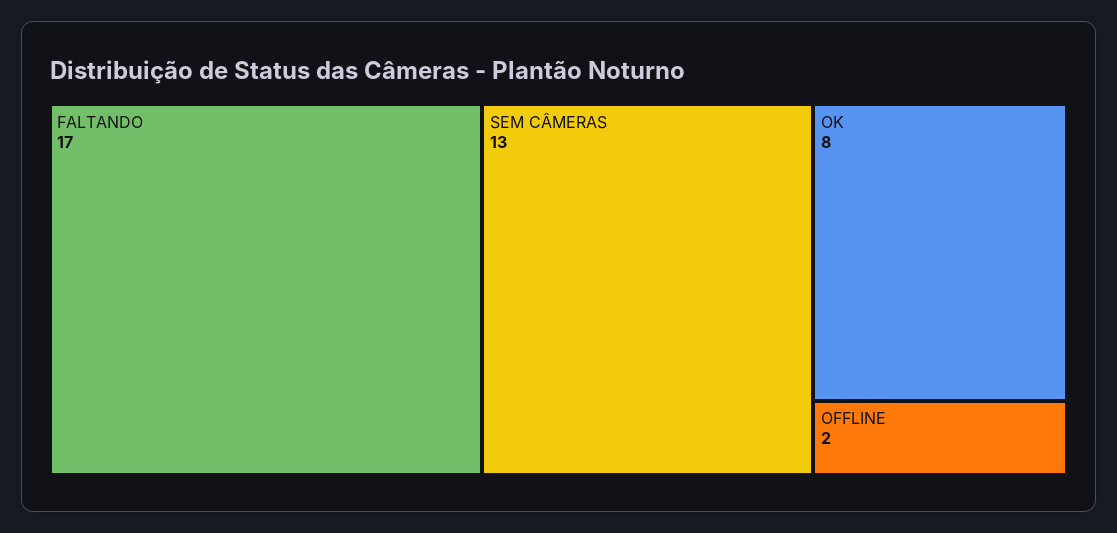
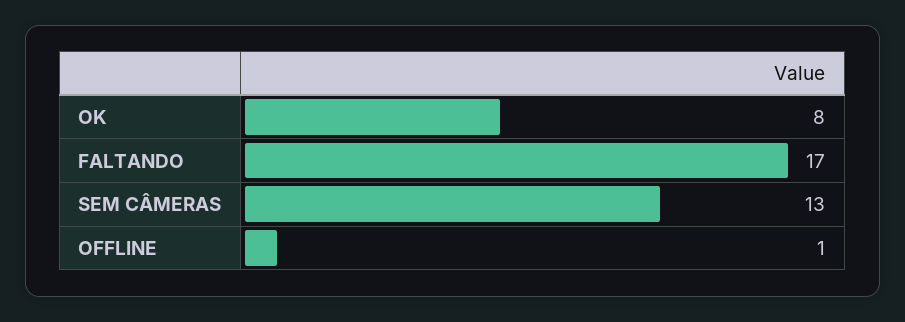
  {
    "FALTANDO": 17,
    "SEM CÂMERAS": 13,
    "OK": 8,
-   "OFFLINE": 2
+   "OFFLINE": 1
  }

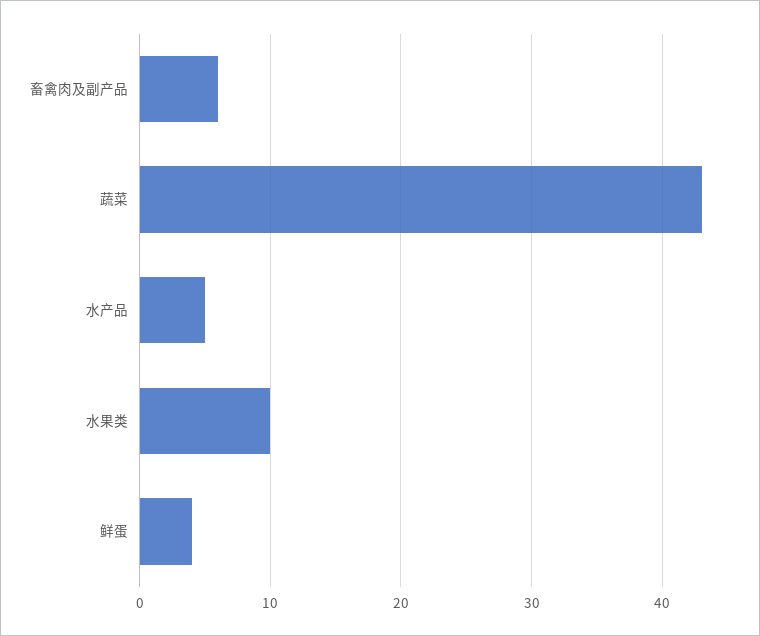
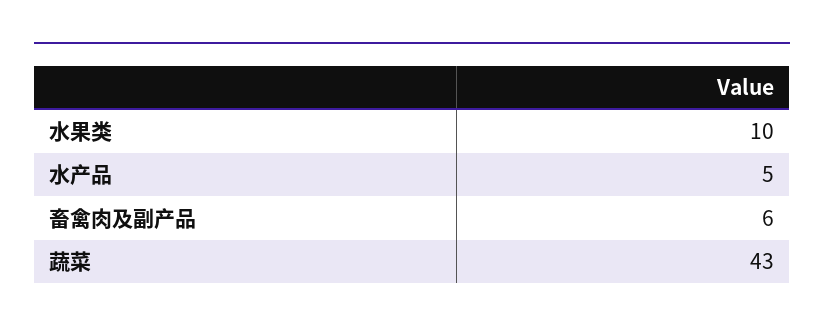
  {
    "畜禽肉及副产品": 6,
    "蔬菜": 43,
    "水产品": 5,
-   "水果类": 10,
+   "水果类": 10
-   "鲜蛋": 4
  }

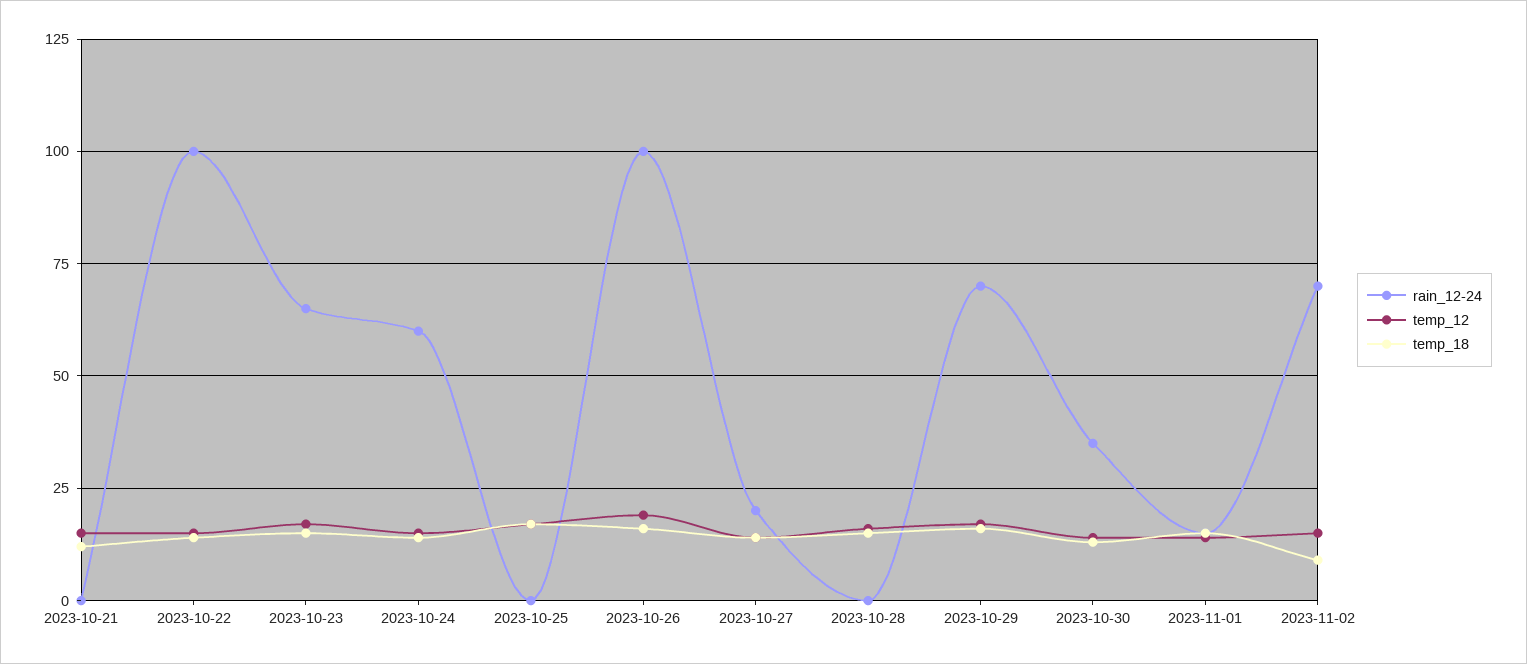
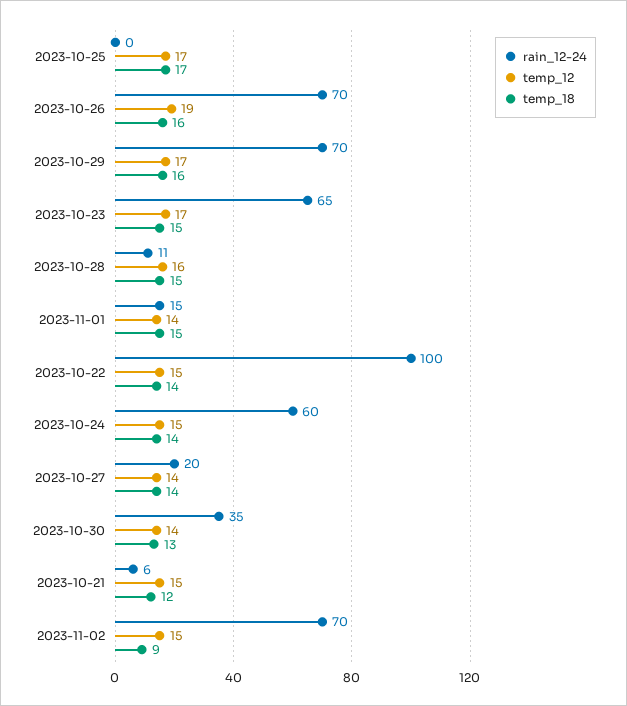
  {
    "rain_12-24": {
-     "2023-10-21": 0,
+     "2023-10-21": 6,
      "2023-10-22": 100,
      "2023-10-23": 65,
      "2023-10-24": 60,
      "2023-10-25": 0,
-     "2023-10-26": 100,
+     "2023-10-26": 70,
      "2023-10-27": 20,
-     "2023-10-28": 0,
+     "2023-10-28": 11,
      "2023-10-29": 70,
      "2023-10-30": 35,
      "2023-11-01": 15,
      "2023-11-02": 70
    },
    "temp_12": {
      "2023-10-21": 15,
      "2023-10-22": 15,
      "2023-10-23": 17,
      "2023-10-24": 15,
      "2023-10-25": 17,
      "2023-10-26": 19,
      "2023-10-27": 14,
      "2023-10-28": 16,
      "2023-10-29": 17,
      "2023-10-30": 14,
      "2023-11-01": 14,
      "2023-11-02": 15
    },
    "temp_18": {
      "2023-10-21": 12,
      "2023-10-22": 14,
      "2023-10-23": 15,
      "2023-10-24": 14,
      "2023-10-25": 17,
      "2023-10-26": 16,
      "2023-10-27": 14,
      "2023-10-28": 15,
      "2023-10-29": 16,
      "2023-10-30": 13,
      "2023-11-01": 15,
      "2023-11-02": 9
    }
  }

▶ _About this exercise_: Would you set down the material exactly as it stands, without the pictures?

▶ _Response to this exercise_:
  {
    "FALTANDO": 17,
    "SEM CÂMERAS": 13,
    "OK": 8,
-   "OFFLINE": 2
+   "OFFLINE": 1
  }

  {
    "畜禽肉及副产品": 6,
    "蔬菜": 43,
    "水产品": 5,
-   "水果类": 10,
+   "水果类": 10
-   "鲜蛋": 4
  }

  {
    "rain_12-24": {
-     "2023-10-21": 0,
+     "2023-10-21": 6,
      "2023-10-22": 100,
      "2023-10-23": 65,
      "2023-10-24": 60,
      "2023-10-25": 0,
-     "2023-10-26": 100,
+     "2023-10-26": 70,
      "2023-10-27": 20,
-     "2023-10-28": 0,
+     "2023-10-28": 11,
      "2023-10-29": 70,
      "2023-10-30": 35,
      "2023-11-01": 15,
      "2023-11-02": 70
    },
    "temp_12": {
      "2023-10-21": 15,
      "2023-10-22": 15,
      "2023-10-23": 17,
      "2023-10-24": 15,
      "2023-10-25": 17,
      "2023-10-26": 19,
      "2023-10-27": 14,
      "2023-10-28": 16,
      "2023-10-29": 17,
      "2023-10-30": 14,
      "2023-11-01": 14,
      "2023-11-02": 15
    },
    "temp_18": {
      "2023-10-21": 12,
      "2023-10-22": 14,
      "2023-10-23": 15,
      "2023-10-24": 14,
      "2023-10-25": 17,
      "2023-10-26": 16,
      "2023-10-27": 14,
      "2023-10-28": 15,
      "2023-10-29": 16,
      "2023-10-30": 13,
      "2023-11-01": 15,
      "2023-11-02": 9
    }
  }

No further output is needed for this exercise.